Parts of the exercise:
- a) According to the nickel ore application note, about what share of nickel is used to make stainless steel?
- b) In the records, reproduce verbatim the lines starting at the line that contains "Enumerate all objects" and ending at the line that contains "road: (381, 499)".

Multiple Element Determination of Nickel Sulfide Ores by the Pressed Powder Method on Simultix15

    Application Note XRF1095


    Nickel is an essential base metal in modern industries. About 60% of nickel is used to make stainless steel. In recent years, the market price of nickel metal and the volume of production of primary nickel and ore have been increasing. Therefore, the demand in laboratories for accurate and fast analysis to determine multiple metal elements in ores is growing.  

    At mining sites, laboratories are often required to perform high volumes of analyses, up to a few hundred samples per day. However, wet chemical analysis, the conventional analytical technique for multiple metal determinations, is difficult to perform this scale because the method is time-consuming and requires significant analytical skill. Moreover, the large volume of liquid acid waste after conventional wet chemical analysis is an undesirable burden in many laboratories. X-ray fluorescence (XRF) analysis is a well-known technique to accurately and quickly determine multiple elements in samples. The pressed powder method in XRF spectrometry is the best solution in terms of simplicity of analysis and reduction of environmental impact. Since sulfide ore has a complex matrix owing to its various mineral assemblages, appropriate corrections for the matrix effect are required in XRF analysis. The conventional correction technique for metals in ores uses the Compton scattering as an internal standard (the Compton scattering ratio method) but the results were often not satisfactory to meet the requirements of the mining industry. Rigaku has developed an improved Compton scattering method that integrates a theoretical alpha correction so the analytical results are significantly improved.  

    This note demonstrates the improved method to determine multiple elements in nickel sulfide ores by the pressed powder method, which can cover from Run-Of-Mine to concentrate. 


    The Simultix 15 is a simultaneous wavelength dispersive X-ray fluorescence (WDXRF) spectrometer with multiple-channels, which enables high-throughput analysis. The instrument is designed to provide reliable production control and stability for routine analysis applications.

Available records:
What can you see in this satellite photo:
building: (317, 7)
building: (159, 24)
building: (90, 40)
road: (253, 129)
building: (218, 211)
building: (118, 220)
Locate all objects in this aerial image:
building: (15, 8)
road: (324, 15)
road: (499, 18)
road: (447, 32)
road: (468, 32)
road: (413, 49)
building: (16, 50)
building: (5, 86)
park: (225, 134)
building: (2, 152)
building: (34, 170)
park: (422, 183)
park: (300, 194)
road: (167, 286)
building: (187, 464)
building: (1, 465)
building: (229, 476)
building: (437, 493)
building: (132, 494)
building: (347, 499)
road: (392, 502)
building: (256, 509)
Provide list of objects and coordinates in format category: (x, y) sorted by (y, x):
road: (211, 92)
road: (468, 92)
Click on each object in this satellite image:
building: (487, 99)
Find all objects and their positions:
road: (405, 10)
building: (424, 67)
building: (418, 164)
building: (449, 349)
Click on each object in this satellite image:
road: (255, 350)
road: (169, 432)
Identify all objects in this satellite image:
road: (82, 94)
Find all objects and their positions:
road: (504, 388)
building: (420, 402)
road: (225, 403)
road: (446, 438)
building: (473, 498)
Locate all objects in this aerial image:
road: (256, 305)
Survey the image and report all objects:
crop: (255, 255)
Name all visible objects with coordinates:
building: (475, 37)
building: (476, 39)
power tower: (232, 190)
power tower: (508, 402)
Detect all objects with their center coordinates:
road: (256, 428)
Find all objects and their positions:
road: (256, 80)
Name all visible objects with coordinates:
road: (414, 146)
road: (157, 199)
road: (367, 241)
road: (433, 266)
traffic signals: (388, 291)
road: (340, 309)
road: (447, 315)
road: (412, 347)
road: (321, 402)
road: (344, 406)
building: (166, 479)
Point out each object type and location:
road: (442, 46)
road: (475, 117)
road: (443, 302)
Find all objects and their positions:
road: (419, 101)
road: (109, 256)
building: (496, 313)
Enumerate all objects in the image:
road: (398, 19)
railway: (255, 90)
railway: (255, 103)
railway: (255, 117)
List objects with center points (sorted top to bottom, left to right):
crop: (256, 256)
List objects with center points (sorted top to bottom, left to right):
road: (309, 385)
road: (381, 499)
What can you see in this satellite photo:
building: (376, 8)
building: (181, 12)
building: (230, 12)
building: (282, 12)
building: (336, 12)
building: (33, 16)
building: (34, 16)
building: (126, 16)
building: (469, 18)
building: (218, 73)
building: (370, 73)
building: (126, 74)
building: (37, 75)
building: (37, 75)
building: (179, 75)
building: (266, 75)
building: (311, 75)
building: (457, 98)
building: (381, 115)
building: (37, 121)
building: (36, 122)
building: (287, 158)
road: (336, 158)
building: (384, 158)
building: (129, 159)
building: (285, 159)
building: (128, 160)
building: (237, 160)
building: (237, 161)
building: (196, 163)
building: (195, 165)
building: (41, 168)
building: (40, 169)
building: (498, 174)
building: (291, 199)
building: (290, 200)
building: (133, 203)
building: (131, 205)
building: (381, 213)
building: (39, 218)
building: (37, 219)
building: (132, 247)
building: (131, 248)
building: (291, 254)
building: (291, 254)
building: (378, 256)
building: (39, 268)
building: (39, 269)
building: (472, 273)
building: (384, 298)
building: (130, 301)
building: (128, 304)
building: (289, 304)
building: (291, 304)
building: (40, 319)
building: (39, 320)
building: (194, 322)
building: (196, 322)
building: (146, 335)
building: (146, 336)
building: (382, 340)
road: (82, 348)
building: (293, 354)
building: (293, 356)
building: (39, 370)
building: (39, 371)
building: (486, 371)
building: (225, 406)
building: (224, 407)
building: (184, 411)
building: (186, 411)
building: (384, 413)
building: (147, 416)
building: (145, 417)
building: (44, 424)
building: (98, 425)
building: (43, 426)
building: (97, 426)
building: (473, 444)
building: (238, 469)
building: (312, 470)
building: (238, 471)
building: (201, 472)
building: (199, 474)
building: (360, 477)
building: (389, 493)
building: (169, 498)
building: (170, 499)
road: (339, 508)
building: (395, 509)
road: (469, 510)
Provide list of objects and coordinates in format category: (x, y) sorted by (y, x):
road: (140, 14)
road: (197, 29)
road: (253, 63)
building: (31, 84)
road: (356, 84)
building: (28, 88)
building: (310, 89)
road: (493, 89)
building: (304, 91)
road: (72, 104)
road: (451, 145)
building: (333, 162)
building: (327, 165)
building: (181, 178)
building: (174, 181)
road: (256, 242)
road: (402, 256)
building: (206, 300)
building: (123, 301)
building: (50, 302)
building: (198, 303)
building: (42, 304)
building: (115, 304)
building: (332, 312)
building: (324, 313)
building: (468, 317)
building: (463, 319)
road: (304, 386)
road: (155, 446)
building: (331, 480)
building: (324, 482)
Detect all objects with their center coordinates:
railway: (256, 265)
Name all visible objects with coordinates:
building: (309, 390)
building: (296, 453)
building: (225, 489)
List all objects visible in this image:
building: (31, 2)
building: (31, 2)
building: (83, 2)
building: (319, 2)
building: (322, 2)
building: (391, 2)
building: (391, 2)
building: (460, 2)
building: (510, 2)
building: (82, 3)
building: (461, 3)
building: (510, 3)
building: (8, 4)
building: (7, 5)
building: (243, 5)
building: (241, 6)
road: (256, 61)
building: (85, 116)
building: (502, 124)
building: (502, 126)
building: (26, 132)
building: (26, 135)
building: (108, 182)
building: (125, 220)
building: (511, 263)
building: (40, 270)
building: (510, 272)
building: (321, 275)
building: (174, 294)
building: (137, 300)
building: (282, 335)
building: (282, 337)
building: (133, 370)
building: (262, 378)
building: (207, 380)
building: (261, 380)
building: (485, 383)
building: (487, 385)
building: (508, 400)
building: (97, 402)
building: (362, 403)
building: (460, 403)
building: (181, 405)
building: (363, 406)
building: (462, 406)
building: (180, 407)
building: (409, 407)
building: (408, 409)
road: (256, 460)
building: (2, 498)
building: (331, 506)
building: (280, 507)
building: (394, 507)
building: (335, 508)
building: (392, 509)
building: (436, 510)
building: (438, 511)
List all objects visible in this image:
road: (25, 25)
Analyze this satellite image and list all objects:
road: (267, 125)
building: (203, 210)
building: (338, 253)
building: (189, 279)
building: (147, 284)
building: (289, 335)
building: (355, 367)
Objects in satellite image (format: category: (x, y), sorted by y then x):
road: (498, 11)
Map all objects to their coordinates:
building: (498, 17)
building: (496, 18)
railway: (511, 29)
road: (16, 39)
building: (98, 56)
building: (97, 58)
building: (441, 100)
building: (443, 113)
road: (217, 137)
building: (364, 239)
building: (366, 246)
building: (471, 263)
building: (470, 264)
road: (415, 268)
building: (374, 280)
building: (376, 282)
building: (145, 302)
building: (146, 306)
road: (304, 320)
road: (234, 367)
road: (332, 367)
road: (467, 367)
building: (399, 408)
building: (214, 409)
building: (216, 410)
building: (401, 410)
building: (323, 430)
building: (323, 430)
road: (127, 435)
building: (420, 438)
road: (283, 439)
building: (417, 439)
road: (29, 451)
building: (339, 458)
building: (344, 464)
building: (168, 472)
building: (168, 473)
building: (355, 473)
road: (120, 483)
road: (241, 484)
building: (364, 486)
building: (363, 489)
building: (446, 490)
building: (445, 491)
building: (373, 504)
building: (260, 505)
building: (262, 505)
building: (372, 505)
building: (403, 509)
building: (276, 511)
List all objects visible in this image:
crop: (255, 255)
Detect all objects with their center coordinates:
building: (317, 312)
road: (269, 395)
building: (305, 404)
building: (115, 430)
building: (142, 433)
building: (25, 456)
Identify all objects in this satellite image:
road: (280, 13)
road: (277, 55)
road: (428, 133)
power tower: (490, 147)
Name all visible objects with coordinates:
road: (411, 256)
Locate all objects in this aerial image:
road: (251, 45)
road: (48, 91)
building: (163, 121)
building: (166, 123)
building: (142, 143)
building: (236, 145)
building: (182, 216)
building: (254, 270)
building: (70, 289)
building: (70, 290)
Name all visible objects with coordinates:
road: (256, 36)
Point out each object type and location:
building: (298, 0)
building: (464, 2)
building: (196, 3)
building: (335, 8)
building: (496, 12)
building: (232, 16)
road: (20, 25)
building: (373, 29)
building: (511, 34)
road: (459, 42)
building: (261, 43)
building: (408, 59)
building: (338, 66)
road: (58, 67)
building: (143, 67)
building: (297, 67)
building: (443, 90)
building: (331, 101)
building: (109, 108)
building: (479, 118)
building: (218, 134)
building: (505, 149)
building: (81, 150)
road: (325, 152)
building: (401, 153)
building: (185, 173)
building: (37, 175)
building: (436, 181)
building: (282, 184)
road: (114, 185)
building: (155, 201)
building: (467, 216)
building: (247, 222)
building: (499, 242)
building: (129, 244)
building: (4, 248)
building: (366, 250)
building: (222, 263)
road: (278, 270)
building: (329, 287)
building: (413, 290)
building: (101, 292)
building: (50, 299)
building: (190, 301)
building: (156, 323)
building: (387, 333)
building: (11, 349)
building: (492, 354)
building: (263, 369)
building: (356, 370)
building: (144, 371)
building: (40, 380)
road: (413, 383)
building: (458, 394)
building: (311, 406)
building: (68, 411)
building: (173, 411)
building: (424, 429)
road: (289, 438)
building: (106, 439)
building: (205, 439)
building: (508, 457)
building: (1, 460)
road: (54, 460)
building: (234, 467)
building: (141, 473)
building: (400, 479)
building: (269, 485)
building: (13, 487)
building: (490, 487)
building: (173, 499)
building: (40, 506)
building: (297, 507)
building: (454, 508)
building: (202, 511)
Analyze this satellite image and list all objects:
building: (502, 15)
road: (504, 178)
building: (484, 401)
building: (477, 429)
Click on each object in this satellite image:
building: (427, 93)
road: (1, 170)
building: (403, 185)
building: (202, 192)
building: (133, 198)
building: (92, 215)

Answers provided:
- a) About 60%.

- b)
Enumerate all objects in the image:
road: (398, 19)
railway: (255, 90)
railway: (255, 103)
railway: (255, 117)
List objects with center points (sorted top to bottom, left to right):
crop: (256, 256)
List objects with center points (sorted top to bottom, left to right):
road: (309, 385)
road: (381, 499)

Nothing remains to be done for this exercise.